Daneben sind jedoch weitere Änderungen angezeigt: So sollte ein Vorgespräch sowohl zwischen Gericht und Schuldner als auch zwischen Gericht und Gläubigerausschuss für mehr Aufklärung und Kompetenz sorgen. Die Kassenführungsbefugnis ist abzuschaffen, da durch Normierung der erhöhten Zugangsvoraussetzungen die Eignung des Schuldners gewährleistet ist. Auch ist die Vergütung des vorläufigen Sachwalters gesetzlich zu regeln.
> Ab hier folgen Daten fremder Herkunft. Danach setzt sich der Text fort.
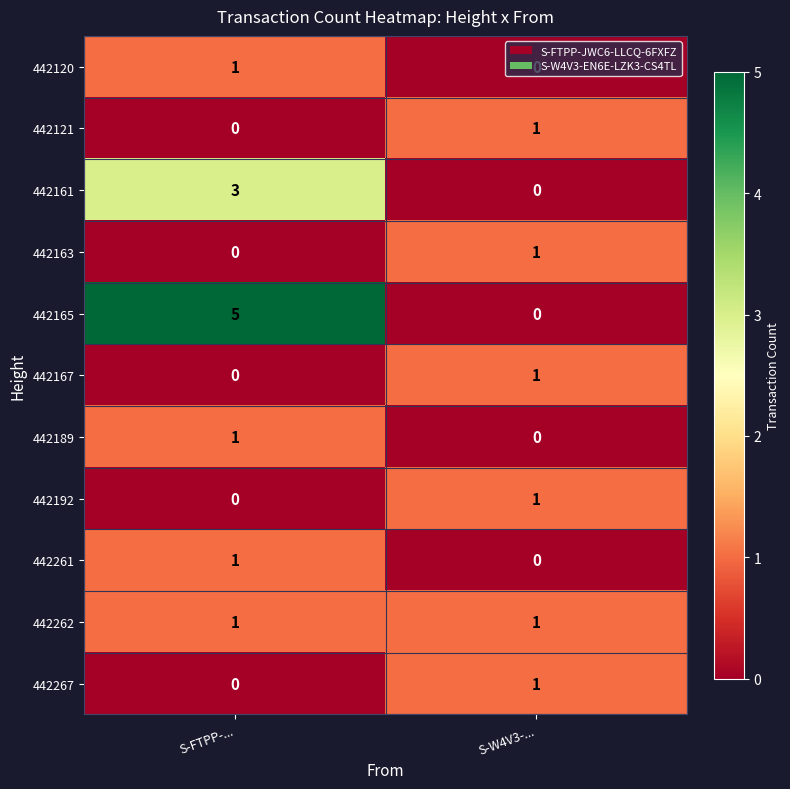

Rank the categories by 442165 value from highest to lowest.

S-FTPP-..., S-W4V3-...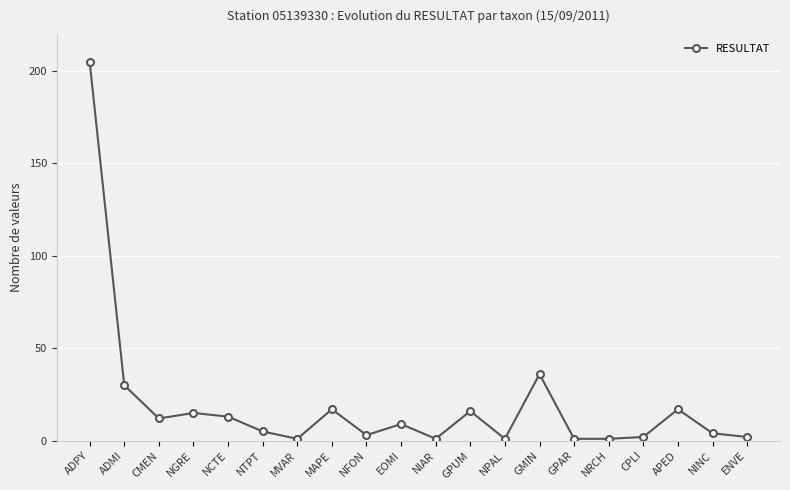

What is the label of the 12th point from the left?

GPUM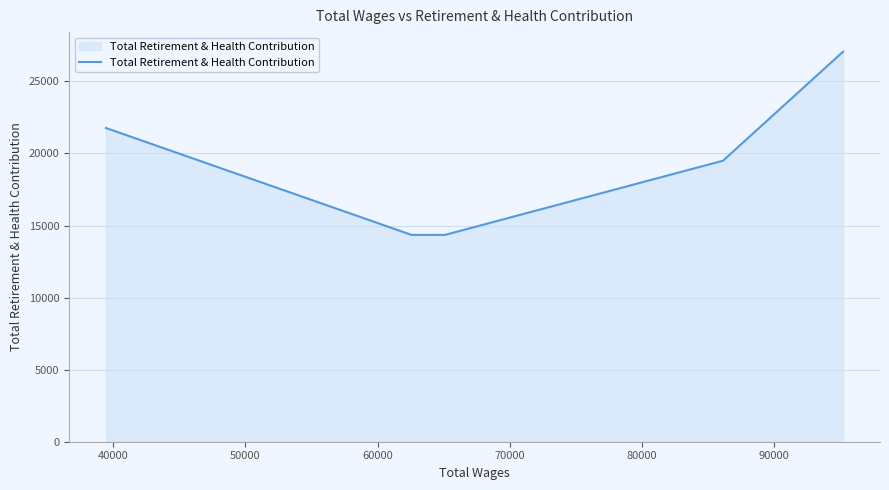

What is the difference between the maximum and second lowest values?

12716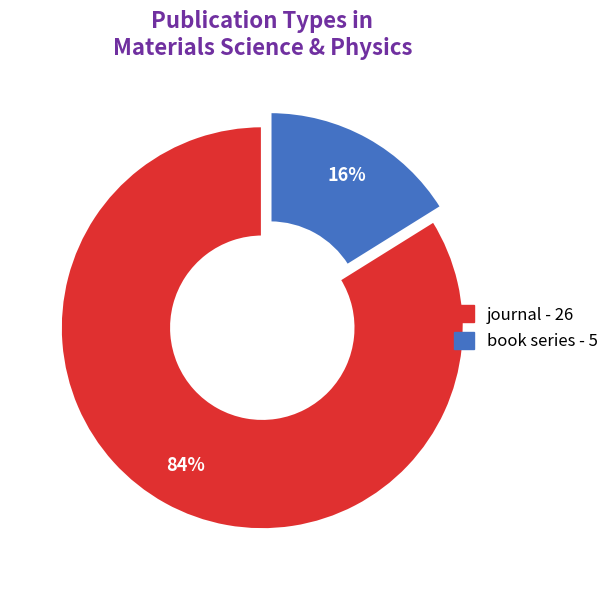

Is there any slice that represents more than half of the pie?

Yes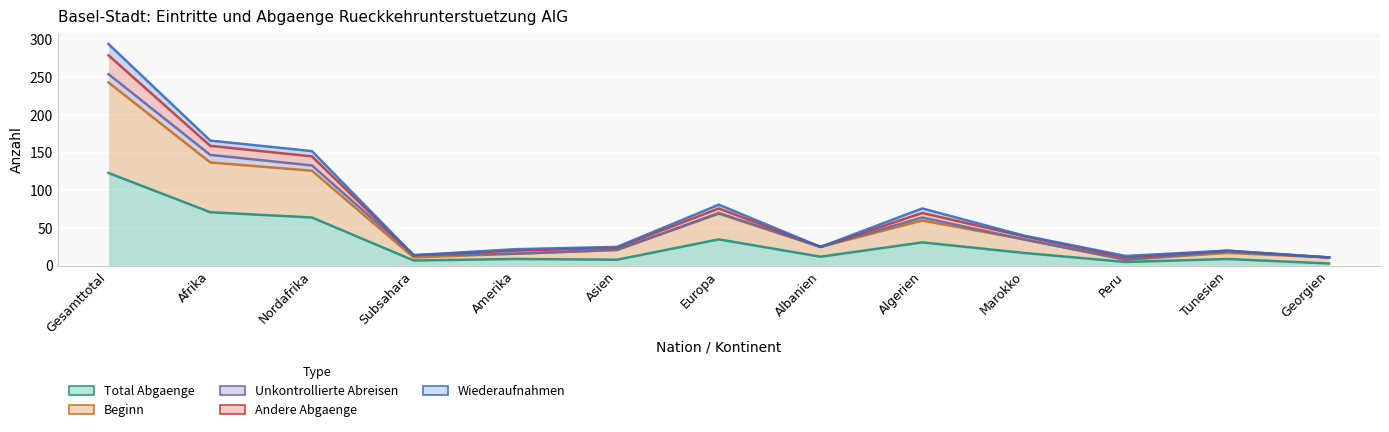

True or false: Andere Abgaenge has more than 2 interior local peaks.

True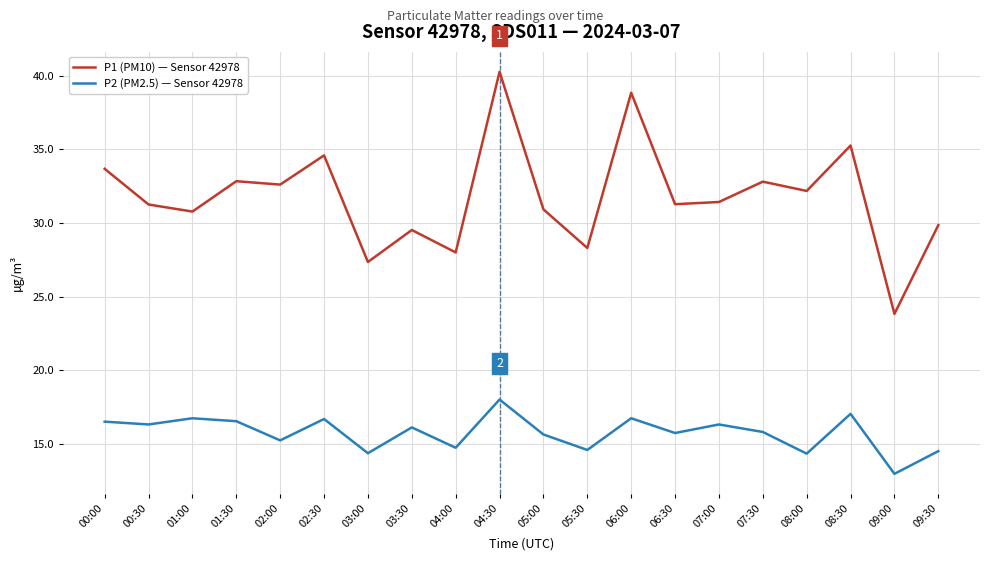

Which series changed the most between 00:00 and 09:30?

P1 (PM10) — Sensor 42978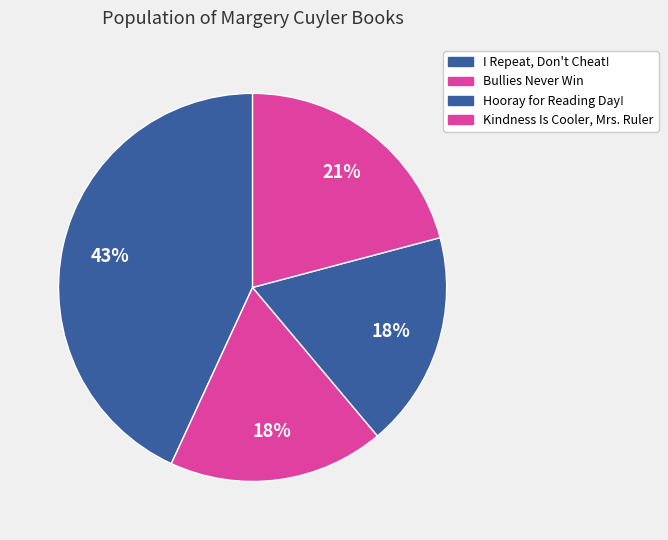

Count the number of slices in the pie.

4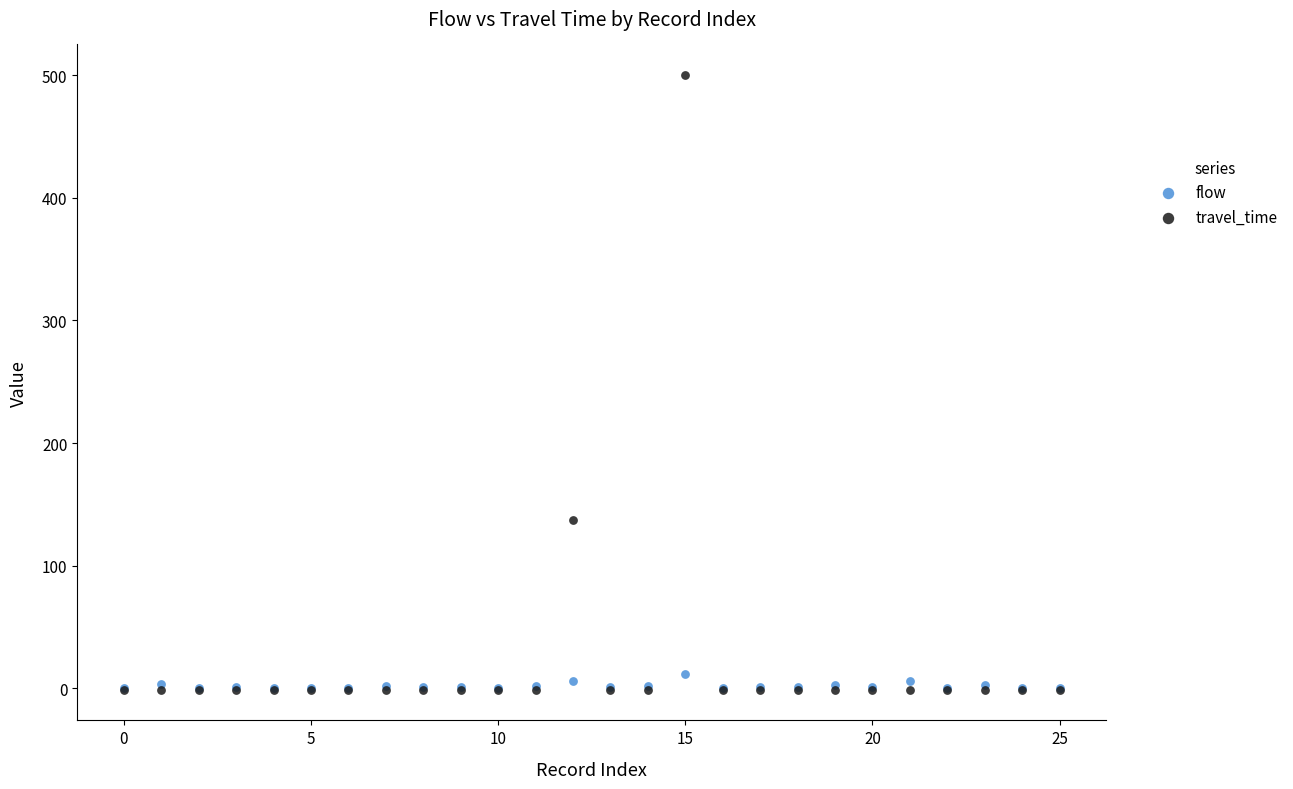

In the travel_time series, what Y value is closest to 249?

137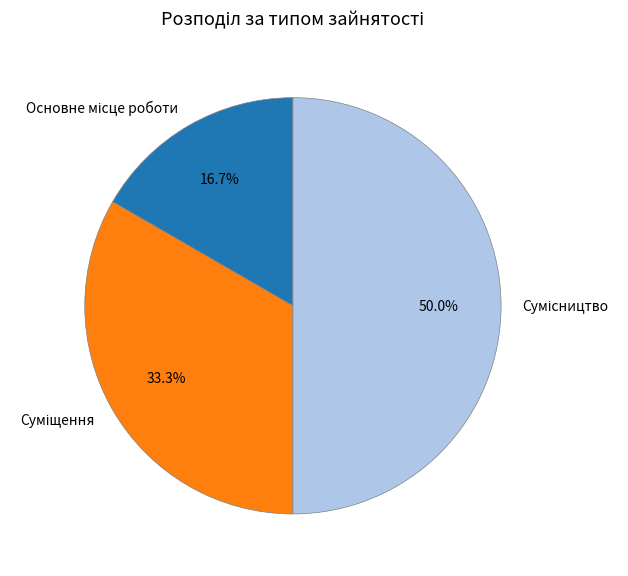

Which slice is the largest?

Сумісництво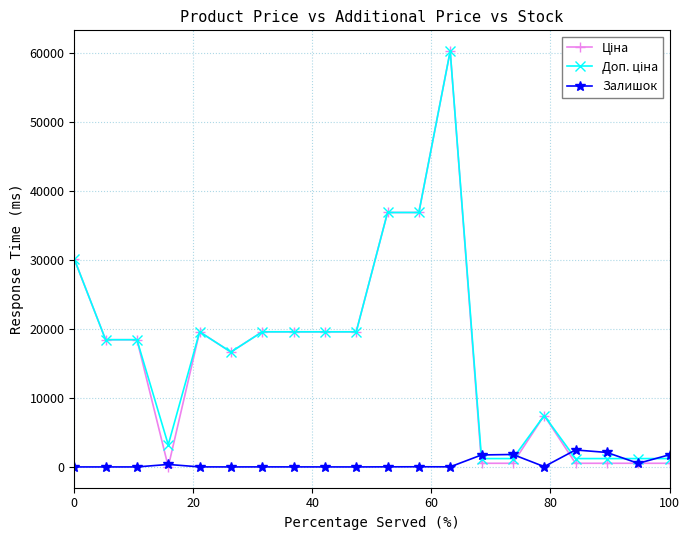

At how many categories does at least one series exceed 5336?

13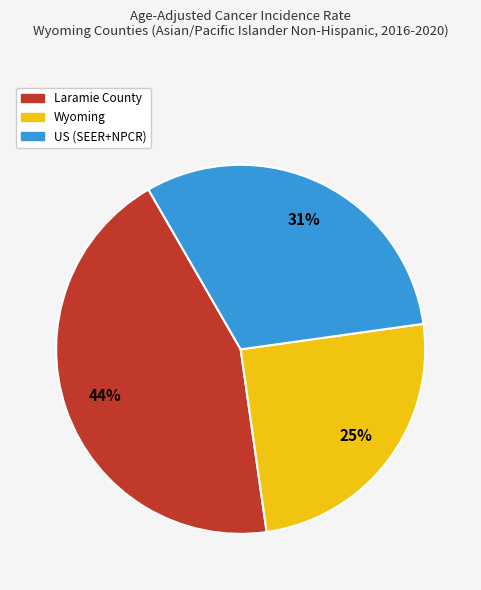

How many segments does this pie chart have?

3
Die öffentliche Bekanntmachung der vorläufigen Sachwaltung (§§ 270 a, 270 b InsO) sollte als Option normiert werden. So kann dann im Einzelfall entschieden werden, ob ein „stilles“ oder „lautes“ Verfahren vorzugswürdig ist (vgl. Jacobi, ZRI 2020, 256 ff.).
Fazit | Sinn und Akzeptanz des Restrukturierungsverfahrens hängen von dessen Wirkungen ab. Daher muss der Umsetzung der Art. 15-18 der Restrukturierungsrichtlinie mit besonderer Aufmerksamkeit begegnet werden. Insbesondere die sich in der Corona-Pandemie ergebenden Schwierigkeiten könnten dann teilweise durch dieses Verfahren aufgefangen werden, anstatt sie etwa durch staatliche Kredite lediglich zu verschleppen. Hinsichtlich der Reform der §§ 270 ff. InsO wird die Erhöhung der Eingangsvoraussetzungen zu einer Beschränkung auf hierfür geeignete Schuldner führen, was das Institut der Eigenverwaltung aufwerten dürfte.